Community is a keyword here. Karen Brooks Hopkins, president of the Brooklyn Academy of Music during its emergence as a cultural force in the early 2000s, spent her recent Mellon Foundation residency exploring and clarifying the cultural and civic role of BAM and places like it. In “The Anchor Project,” she concludes that their value lies in being “anchor institutions.” No longer “stand-alone individual organizations,” they are now “multi-disciplinary arts centers and cultural districts,” which are “most impactful when they strive for deep and multifaceted connections with their communities.”

As pandemic life and social upheavals accelerate the trends already underway across many sectors of the economy, I’ve watched museums flex their range even further to engage audiences. They are doing invaluable work right now, connecting people through culture into networks of curiosity, creativity, and learning. During social distancing and shelter in place, these community-building efforts have necessarily relied on digital communications and virtual experiences. It is likely that these experiments will spill over into hybrid environments now that people are starting to inch their way back to the shared spaces they trust; however, time will tell.
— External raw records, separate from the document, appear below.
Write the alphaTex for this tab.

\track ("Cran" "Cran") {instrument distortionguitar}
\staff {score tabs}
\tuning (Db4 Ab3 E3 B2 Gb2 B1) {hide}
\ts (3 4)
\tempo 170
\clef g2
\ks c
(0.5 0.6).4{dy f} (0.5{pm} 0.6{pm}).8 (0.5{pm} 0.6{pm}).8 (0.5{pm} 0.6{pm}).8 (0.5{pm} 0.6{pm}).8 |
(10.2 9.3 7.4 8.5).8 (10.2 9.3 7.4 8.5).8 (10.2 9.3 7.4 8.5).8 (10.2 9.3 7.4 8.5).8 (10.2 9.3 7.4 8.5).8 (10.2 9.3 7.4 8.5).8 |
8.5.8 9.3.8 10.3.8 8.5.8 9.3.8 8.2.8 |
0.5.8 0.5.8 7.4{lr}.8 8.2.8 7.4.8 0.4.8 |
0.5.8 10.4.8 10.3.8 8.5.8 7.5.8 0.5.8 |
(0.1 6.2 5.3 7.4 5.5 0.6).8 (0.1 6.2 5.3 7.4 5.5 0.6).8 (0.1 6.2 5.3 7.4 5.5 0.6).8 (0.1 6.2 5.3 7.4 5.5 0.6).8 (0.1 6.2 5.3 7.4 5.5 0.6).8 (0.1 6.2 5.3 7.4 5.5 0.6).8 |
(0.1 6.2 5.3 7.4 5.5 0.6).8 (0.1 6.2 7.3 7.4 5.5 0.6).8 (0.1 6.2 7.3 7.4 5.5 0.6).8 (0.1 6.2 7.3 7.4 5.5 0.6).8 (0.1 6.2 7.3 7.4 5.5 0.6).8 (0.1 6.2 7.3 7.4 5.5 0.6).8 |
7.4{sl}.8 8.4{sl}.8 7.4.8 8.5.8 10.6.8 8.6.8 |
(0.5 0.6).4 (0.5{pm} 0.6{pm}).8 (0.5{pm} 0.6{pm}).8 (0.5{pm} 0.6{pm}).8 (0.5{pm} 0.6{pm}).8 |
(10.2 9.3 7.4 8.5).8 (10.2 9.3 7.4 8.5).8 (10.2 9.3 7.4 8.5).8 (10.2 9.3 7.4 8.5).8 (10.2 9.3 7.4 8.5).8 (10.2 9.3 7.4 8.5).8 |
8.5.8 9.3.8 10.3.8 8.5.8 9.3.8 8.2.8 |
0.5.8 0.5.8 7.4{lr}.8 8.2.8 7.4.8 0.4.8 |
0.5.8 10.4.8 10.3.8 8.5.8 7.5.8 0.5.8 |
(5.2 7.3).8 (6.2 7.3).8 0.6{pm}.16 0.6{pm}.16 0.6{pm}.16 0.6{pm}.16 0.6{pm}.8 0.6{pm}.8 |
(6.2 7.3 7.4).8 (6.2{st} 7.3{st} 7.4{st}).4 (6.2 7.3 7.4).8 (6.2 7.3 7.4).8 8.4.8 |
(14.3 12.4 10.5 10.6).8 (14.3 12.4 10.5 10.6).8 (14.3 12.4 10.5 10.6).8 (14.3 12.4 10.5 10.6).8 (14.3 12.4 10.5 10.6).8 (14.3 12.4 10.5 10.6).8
Image Courtesy of Hastings Contemporary

I, for one, am exploring the possibilities for evolving in step with the places we design. As the architects and designers who partner with museums in their experiments with space, we have been drawing on our firm’s multidisciplinary strength to expand the traditional suite of services we provide. This work actually began years ago with some of our cultural landscape projects—like Destination Crenshaw in Los Angeles and Sycamore Hill Town Common in Greenville, North Carolina—where we ventured into curation and site mapping of public art, immersive storytelling experiences, JEDI engagement strategies, and critical fundraising. I expect these trends in our business model to continue to accelerate beyond this moment’s current events.

Destination Crenshaw in Los Angeles California
Sycamore Hill Town Common in Greenville, North Carolina

More and more I see the need to be an effective advocate for the centrality of a museum or cultural space in its community. And by “advocacy,” I mean a skillful brokering of partnerships that enable the location of public art and powerful storytelling, that broaden and deepen the engagement and financial backing that will root museums and cultural entities more firmly in the communities they serve.

Trusted, resource rich, accessible: In combination these three assets can be the cornerstone of urban resilience as well, which is why I want to dwell on access and roots for a bit longer. They are really two sides of the same coin.

Museums have been able to form strong audience networks because they have invested in diversifying access to their educational experiences. These lines of access form the roots museums can trace back into their communities, extending their reach and strengthening the network. This reciprocity is how museums become anchor institutions, and it isn’t just an abstraction. It isn’t just a function of the internet and technology. It is happening by virtue of the built environment and expressed in the built environment.